Treatment involves a multipronged approach that may include:
- Patient education. Patient education about type 2 diabetes and its relationship to lifestyle habits, blood glucose monitoring, and treatment is a crucial component of treatment. Education may involve consultations with dietitians, diabetes nurses, and other diabetes specialists.
- Lifestyle changes. These include following a healthy diet and exercising regularly. People who have obesity or who are overweight should aim to lose weight, and those who smoke should quit smoking. Avoiding excessive alcohol consumption is also recommended.
- Monitoring. People with type 2 diabetes may need to monitor their blood glucose. This typically involves a finger stick with a lancet and a blood glucose monitoring device. In some cases, a continuous glucose monitoring device that frequently measures glucose levels throughout the day may be inserted under the skin. Periodic A1C tests and/or other blood tests are usually necessary.
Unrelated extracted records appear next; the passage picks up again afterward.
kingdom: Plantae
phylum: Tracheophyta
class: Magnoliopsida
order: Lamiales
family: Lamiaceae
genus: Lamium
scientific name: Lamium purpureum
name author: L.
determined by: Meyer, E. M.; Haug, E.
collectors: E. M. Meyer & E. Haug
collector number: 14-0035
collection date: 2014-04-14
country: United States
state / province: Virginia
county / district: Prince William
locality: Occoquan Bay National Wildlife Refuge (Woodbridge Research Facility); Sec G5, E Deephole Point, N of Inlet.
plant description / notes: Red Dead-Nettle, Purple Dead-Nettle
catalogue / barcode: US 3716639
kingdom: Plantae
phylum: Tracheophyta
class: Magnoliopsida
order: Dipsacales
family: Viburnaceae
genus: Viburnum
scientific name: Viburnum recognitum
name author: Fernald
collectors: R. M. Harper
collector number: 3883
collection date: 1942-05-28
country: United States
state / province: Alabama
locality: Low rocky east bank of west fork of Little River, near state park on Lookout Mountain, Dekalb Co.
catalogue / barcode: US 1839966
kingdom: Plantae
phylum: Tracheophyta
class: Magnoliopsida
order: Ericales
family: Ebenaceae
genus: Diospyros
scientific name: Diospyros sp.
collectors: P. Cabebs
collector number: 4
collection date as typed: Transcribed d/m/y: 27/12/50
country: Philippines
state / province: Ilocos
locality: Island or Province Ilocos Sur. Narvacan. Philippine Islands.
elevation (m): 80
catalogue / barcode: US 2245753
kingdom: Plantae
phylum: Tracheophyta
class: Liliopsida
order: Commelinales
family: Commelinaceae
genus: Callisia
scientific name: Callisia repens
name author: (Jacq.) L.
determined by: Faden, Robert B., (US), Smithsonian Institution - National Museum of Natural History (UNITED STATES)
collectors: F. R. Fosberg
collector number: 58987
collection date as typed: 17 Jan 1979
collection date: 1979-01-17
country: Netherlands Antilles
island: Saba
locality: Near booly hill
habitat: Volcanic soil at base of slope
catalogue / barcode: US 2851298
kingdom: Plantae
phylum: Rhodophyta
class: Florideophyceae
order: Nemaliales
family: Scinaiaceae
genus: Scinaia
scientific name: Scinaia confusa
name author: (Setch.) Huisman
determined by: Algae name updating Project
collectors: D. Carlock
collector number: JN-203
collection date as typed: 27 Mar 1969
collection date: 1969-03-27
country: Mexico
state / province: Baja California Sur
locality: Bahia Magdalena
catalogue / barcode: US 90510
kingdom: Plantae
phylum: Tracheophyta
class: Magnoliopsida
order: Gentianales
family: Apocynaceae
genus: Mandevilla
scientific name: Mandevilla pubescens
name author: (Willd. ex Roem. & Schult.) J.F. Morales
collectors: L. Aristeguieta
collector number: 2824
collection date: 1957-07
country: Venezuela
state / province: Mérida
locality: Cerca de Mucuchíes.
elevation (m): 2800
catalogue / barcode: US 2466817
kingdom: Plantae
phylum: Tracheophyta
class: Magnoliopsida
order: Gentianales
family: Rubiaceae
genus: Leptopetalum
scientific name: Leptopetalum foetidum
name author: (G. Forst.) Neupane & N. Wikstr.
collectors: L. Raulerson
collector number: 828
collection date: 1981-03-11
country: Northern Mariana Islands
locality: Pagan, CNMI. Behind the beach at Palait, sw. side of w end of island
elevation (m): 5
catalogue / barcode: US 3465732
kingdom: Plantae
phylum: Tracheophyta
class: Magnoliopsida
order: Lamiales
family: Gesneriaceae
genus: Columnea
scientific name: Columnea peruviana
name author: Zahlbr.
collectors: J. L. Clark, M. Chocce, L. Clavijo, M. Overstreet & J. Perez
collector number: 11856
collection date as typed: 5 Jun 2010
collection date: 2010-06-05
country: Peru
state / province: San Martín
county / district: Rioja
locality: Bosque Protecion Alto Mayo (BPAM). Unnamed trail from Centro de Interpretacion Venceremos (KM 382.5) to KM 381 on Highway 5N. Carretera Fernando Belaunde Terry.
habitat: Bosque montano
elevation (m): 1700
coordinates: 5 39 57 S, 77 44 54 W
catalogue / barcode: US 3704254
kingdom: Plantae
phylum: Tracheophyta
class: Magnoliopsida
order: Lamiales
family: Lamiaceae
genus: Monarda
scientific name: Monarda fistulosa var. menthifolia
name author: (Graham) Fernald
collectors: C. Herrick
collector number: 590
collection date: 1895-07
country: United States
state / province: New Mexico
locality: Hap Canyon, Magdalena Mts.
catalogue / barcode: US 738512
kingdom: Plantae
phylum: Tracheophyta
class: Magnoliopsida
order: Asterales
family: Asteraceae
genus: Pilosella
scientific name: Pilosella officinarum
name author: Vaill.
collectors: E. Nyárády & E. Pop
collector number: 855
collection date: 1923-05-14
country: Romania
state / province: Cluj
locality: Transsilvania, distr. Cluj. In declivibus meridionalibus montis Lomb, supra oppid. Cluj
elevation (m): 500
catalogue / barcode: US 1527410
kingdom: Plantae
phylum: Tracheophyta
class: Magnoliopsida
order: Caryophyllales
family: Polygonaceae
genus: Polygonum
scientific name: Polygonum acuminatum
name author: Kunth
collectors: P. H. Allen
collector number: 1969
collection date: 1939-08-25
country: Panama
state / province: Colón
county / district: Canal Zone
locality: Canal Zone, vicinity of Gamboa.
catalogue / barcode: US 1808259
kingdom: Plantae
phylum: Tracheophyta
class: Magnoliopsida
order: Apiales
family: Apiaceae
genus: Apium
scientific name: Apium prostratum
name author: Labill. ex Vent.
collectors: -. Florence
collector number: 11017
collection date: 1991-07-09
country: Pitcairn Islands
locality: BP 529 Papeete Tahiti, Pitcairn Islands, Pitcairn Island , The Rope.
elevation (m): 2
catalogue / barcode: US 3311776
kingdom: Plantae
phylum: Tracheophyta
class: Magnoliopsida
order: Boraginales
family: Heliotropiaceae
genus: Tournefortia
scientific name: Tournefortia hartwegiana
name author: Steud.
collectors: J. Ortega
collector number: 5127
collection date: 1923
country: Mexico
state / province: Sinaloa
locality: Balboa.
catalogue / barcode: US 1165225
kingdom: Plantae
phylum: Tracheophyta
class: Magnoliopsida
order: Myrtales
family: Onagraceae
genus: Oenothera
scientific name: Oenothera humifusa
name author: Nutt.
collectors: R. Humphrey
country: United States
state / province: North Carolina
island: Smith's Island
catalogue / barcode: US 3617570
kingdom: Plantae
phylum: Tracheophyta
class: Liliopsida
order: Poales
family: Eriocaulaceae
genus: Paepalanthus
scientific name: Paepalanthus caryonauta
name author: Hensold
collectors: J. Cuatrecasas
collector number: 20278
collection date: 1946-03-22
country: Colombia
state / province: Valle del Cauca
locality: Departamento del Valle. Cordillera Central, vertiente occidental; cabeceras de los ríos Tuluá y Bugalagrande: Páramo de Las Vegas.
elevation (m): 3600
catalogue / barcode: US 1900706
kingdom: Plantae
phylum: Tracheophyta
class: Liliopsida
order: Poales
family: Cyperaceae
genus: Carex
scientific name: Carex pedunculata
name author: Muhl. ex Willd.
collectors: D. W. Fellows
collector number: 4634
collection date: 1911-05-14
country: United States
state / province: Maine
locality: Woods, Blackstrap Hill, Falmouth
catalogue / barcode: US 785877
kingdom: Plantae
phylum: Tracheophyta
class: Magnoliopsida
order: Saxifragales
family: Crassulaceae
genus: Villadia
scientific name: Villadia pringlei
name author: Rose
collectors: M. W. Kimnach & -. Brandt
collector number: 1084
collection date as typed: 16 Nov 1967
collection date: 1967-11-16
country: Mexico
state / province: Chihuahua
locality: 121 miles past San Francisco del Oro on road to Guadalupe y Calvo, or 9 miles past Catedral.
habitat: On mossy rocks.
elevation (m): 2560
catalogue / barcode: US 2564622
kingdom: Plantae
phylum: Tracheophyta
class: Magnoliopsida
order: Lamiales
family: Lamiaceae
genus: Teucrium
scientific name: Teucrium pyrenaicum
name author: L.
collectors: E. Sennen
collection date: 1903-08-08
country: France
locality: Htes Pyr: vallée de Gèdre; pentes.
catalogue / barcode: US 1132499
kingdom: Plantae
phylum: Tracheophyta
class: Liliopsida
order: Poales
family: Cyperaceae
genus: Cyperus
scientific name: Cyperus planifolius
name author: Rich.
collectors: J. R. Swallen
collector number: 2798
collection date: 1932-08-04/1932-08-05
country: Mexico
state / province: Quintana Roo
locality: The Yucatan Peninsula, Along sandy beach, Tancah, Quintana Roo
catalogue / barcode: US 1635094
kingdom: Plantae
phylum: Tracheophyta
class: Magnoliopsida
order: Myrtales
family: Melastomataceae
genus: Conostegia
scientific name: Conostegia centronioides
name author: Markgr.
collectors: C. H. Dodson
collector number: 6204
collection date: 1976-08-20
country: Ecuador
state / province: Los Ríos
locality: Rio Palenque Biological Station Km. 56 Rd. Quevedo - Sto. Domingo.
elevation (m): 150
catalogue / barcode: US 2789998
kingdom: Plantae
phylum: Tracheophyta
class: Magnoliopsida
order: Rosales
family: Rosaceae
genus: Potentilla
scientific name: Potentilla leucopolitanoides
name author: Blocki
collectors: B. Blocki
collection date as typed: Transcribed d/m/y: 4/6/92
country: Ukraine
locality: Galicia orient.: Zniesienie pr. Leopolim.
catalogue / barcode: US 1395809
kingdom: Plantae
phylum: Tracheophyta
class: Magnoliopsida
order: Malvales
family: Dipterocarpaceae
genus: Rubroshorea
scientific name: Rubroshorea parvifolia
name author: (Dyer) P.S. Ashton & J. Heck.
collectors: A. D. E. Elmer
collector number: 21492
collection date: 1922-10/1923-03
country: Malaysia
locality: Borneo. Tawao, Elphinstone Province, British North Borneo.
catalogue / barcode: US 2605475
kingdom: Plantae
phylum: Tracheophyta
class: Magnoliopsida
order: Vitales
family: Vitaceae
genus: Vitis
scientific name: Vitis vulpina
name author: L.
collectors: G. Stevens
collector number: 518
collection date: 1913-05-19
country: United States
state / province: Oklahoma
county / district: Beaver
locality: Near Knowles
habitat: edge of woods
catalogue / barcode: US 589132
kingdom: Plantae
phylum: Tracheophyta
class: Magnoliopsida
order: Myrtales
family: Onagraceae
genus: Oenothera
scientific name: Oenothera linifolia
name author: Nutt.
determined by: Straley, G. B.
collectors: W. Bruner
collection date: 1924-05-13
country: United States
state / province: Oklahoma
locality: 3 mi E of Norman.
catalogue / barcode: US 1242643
- Medications. Many drugs that help lower blood glucose levels are available. These work in different ways, for example, by improving how cells use insulin, increasing the amount of insulin produced by the pancreas, or helping the kidneys excrete more glucose into the urine. Insulin injections may also be used to treat type 2 diabetes.
- Treating underlying conditions. It’s important that people who have type 2 diabetes treat any associated medical conditions, such as high blood pressure and high LDL cholesterol. Bariatric surgery for weight loss may also be recommended for some patients.
What is the outlook for people with type 2 diabetes?
Once diagnosed, type 2 diabetes is a chronic condition that requires monitoring, treatment, and lifestyle changes. The outlook for people with type 2 diabetes depends, in large part, on how well their blood glucose levels are controlled.
Type 2 diabetes progresses over time and can lead to serious complications. In general, people with type 2 diabetes can improve their quality of life and prevent or slow the onset of complications by staying physically active, eating a healthy diet, controlling their body weight, and taking medications and monitoring blood glucose levels as instructed by their physician. It’s also important that people with type 2 diabetes see their diabetes doctor and eye doctor regularly for checkups and to monitor and treat any complications that arise.
What stands out about Yale Medicine's approach to type 2 diabetes?
“The Yale Diabetes Center is a regional center for expertise in management of type 1 and type 2 diabetes,” says Dr. Anam. “Yale offers a team-based approach with physicians, nurse practitioners, and nutritionists to provide state-of-the-art care, incorporating the latest medical innovations and diabetes technology tailored to each patient. In addition, there are ongoing research studies for type 2 diabetes and obesity to help advance our understanding of the mechanisms underlying this disease and ways to improve treatment.”